Tesla stock closed at $321.08 Wednesday, down 3.15%, and was falling further in after-hours trading.
That's the message this week from Nomura Instinet, which reiterated its Buy rating on the electric automaker, noting Tesla will eventually figure out its production issues with the new Model 3 sedan. However Tesla plans to produce about 10 percent fewer cars of both models in the fourth quarter as more resources shift toward Model 3.
Given this, Tesla said it was now targetting production of 5,000 Model 3 cars a week by the end of March, instead of by the end of this year.
Tesla will no longer reach its long-stated goal of producing 5,000 Model 3 cars per week in 2017, pushing that deadline back amid production hiccups and a massive $619 million quarterly loss.
The main production constraint Tesla had faced was at the battery module assembly line, where it said it had redesigned some of the automated processes and was now hoping throughput could increase.More news: Netflix cancels Kevin Spacey's 'House of Cards'
Tesla stock has gained 51.15% over the year.
Tesla reported that cash and cash equivalents rose to $3.53 billion on September 30 from $3.04 billion at the end of the second quarter, but Tesla in August raised $1.8 billion by selling debt. Tesla said in October that it produced only 260 vehicles, well below its target of 1,500.
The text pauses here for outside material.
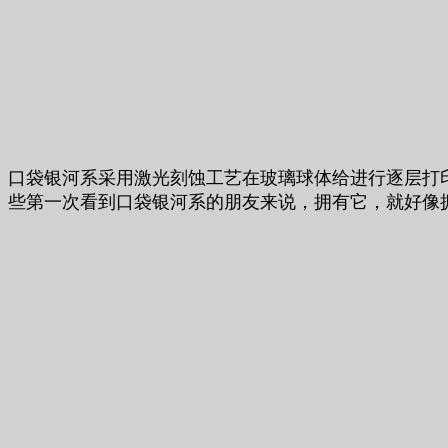
口袋银河系采用激光刻蚀工艺在玻璃球体给进行逐层打
些第一次看到口袋银河系的朋友来说，拥有它，就好像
CEO and co-founder Elon Musk has loudly and repeatedly promised total production of 500,000 vehicles in 2018, with 400,000 of them Model 3s.
Tesla's continued need for cash is exacerbated by Musk's insistence on vertical integration, such as making its own batteries and selling cars directly to customers. The company had revenue of $2.79 billion during the quarter, compared to the consensus estimate of $2.50 billion.
Tesla's shares have had a rollercoaster of a ride, now trading down 1.60% at $326.24, ahead of the company's earnings report on Wednesday.
Panasonic sees batteries as central to its plan to almost double automotive business revenue to 2.5 trillion yen by the year through March 2022.